Ma nel pane vi erano quasi sempre ingredienti sgraditi: sabbia, pietruzze e insetti.
La fine sabbia del deserto non si poteva evitare così si mescolava alla farina e causava un veloce  consumo dei denti.
Il pane che si preparava nel III millennio a.C. era molto simile a quello tradizionale, rotondo, che viene fatto ancora oggi dai contadini dell'Alto Egitto e che si chiama aysh sham o pane del sole.

 


 

Resti di pagnotte mummificate sono stati trovati in diverse tombe, come quella di Mentuhotep II a Deir el-Bahari.
 

IL PESCE
Naturalmente il pesce era abbondantissimo e tutti lo potevano mangiare, sia d'acqua dolce che salata: carpe, pesci fato, muggini, anguille.

 

Durante le piene non c'era bisogno di pescare poiché quando le acque si ritiravano, lasciavano sul terreno una grande quantità di pesci.
Negli altri momenti dell'anno il pesce, catturato con gli arpioni, era riservato ai più ricchi e naturalmente ai faraoni, a volte il pesce era presente anche presso le case più modeste, conservato in salamoia.
Un alimento di cui gli antichi Egizi erano particolarmente ghiotti era il batarekh, la bottarga di cefalo di palude, cioè le uova di pesce essiccate.

 

Ma il piatto tipico di faraoni e contadini era una zuppa con molte verdure e poca carne di pollo, anatra o agnello, aglio, cipolla, olio e pepe, a base di melokhia, una verdura simile agli spinaci, usata ancora oggi.

* Cosa serve *
Ricopia parola per parola il brano sull'alimentazione degli antichi Egizi, tutto da "Durante le piene" giù fino a "di pesce essiccate.". Attieniti soltanto al brano, senza ricorrere ad altre fonti.

* Dati archiviati *
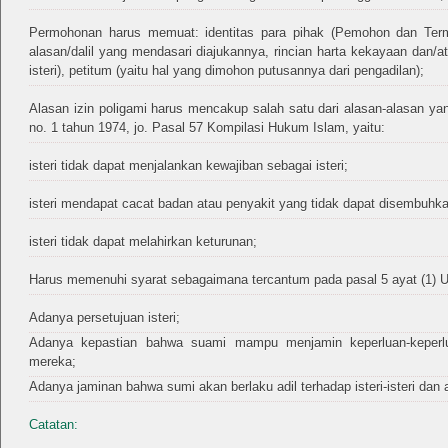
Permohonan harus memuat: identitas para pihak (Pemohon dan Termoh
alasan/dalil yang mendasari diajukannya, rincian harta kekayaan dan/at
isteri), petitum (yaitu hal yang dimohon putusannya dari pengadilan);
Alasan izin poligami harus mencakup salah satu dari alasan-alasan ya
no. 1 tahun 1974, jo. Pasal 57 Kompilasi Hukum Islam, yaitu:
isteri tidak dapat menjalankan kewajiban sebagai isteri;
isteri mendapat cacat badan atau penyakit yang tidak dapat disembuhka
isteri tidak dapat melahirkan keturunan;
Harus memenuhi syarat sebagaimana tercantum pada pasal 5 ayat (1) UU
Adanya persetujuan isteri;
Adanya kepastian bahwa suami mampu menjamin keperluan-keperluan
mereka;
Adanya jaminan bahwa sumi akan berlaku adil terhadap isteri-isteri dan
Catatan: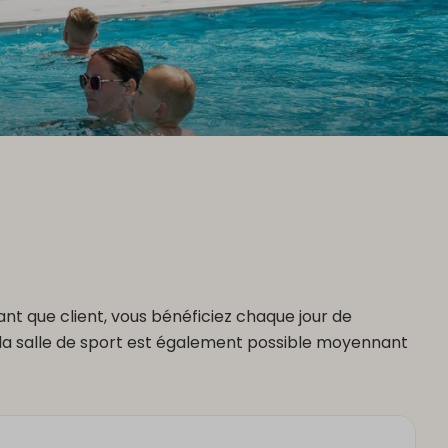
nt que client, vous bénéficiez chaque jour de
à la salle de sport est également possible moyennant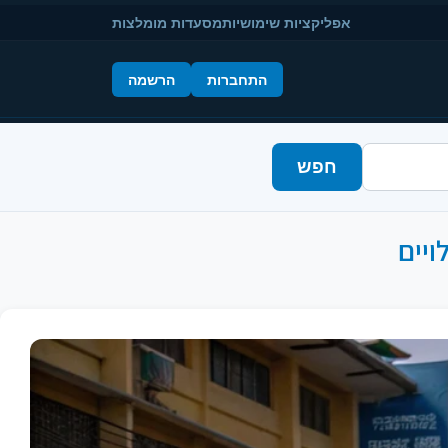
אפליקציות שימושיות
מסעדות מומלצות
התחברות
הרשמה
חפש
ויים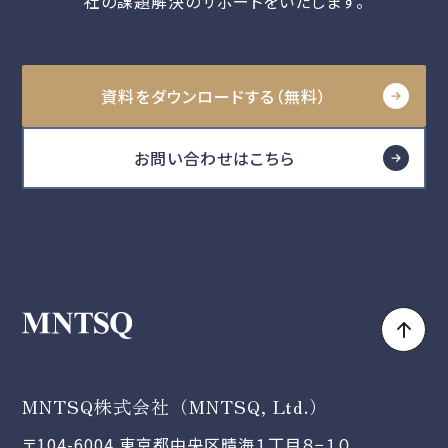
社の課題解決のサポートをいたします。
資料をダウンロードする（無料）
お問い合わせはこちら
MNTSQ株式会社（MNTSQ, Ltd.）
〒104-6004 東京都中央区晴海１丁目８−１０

* La risposta *
Durante le piene non c'era bisogno di pescare poiché quando le acque si ritiravano, lasciavano sul terreno una grande quantità di pesci.
Negli altri momenti dell'anno il pesce, catturato con gli arpioni, era riservato ai più ricchi e naturalmente ai faraoni, a volte il pesce era presente anche presso le case più modeste, conservato in salamoia.
Un alimento di cui gli antichi Egizi erano particolarmente ghiotti era il batarekh, la bottarga di cefalo di palude, cioè le uova di pesce essiccate.